Please give the lines again, starting at the first one and ending at the one containing "0.108312, 0.994117, 0.146403]]", with "distortion" swapped for "warping" and nothing else changed.

::::::

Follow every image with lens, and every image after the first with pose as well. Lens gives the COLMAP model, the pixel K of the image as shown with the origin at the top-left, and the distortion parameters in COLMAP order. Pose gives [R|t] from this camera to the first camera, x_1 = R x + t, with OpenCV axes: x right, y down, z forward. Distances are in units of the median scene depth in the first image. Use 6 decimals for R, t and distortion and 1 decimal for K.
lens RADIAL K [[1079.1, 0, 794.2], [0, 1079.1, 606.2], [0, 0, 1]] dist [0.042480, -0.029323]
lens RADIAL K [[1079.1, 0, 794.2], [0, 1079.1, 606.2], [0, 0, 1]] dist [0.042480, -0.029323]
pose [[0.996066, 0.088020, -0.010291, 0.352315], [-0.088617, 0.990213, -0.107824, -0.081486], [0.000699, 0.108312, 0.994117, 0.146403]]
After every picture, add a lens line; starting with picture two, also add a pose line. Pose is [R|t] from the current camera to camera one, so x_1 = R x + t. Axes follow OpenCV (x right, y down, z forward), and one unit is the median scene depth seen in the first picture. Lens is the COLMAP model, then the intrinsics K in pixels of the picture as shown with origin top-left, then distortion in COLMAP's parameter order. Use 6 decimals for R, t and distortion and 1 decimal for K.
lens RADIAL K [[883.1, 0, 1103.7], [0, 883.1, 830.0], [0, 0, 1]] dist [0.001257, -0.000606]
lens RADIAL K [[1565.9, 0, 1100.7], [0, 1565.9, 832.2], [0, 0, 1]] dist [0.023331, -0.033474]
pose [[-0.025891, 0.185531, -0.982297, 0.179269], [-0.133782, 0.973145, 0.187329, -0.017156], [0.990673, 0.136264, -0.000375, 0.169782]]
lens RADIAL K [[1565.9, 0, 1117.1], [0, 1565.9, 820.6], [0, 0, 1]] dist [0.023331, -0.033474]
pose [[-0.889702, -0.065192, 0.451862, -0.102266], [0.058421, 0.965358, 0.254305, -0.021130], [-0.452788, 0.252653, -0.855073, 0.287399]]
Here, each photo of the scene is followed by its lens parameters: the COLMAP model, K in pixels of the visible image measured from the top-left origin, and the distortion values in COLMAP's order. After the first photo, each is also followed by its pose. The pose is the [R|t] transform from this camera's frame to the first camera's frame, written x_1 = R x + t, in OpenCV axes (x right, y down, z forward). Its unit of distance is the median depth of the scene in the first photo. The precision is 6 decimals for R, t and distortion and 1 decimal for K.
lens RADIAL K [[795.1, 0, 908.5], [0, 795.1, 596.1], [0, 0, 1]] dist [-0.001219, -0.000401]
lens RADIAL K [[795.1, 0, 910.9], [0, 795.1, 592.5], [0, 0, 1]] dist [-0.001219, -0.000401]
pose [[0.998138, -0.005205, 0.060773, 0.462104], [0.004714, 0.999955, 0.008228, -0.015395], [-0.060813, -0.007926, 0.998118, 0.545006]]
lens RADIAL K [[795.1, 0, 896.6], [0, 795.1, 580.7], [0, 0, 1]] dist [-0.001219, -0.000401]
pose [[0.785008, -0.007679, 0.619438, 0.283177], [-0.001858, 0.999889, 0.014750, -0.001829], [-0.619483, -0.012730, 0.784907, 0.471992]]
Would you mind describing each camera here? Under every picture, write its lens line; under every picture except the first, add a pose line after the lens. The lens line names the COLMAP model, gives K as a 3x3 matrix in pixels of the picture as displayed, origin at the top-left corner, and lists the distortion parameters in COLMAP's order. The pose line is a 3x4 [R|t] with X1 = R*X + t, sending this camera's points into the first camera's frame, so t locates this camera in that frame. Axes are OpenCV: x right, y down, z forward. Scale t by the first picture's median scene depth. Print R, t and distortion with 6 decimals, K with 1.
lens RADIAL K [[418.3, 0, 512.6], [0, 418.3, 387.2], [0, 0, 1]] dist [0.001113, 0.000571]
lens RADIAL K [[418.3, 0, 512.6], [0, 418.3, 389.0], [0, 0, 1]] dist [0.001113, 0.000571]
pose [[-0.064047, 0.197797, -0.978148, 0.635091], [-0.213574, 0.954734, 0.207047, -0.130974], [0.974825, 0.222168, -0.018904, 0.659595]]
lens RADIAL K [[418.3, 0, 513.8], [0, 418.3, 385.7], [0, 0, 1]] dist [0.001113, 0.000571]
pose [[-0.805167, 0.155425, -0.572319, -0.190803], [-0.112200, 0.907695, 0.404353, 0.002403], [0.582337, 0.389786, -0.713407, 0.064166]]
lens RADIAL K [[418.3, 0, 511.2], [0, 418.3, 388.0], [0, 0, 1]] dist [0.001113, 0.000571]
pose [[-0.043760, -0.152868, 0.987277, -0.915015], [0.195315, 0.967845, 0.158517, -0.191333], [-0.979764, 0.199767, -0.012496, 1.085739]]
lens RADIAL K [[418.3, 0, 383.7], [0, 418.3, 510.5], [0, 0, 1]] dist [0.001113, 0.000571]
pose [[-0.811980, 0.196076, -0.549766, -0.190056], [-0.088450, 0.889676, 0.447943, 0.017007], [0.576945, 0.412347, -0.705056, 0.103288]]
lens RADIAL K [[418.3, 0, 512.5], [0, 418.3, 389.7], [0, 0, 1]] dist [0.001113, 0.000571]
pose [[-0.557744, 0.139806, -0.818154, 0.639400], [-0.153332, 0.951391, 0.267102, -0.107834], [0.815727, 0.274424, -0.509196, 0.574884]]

::::::

Exercise result:
Follow every image with lens, and every image after the first with pose as well. Lens gives the COLMAP model, the pixel K of the image as shown with the origin at the top-left, and the warping parameters in COLMAP order. Pose gives [R|t] from this camera to the first camera, x_1 = R x + t, with OpenCV axes: x right, y down, z forward. Distances are in units of the median scene depth in the first image. Use 6 decimals for R, t and warping and 1 decimal for K.
lens RADIAL K [[1079.1, 0, 794.2], [0, 1079.1, 606.2], [0, 0, 1]] dist [0.042480, -0.029323]
lens RADIAL K [[1079.1, 0, 794.2], [0, 1079.1, 606.2], [0, 0, 1]] dist [0.042480, -0.029323]
pose [[0.996066, 0.088020, -0.010291, 0.352315], [-0.088617, 0.990213, -0.107824, -0.081486], [0.000699, 0.108312, 0.994117, 0.146403]]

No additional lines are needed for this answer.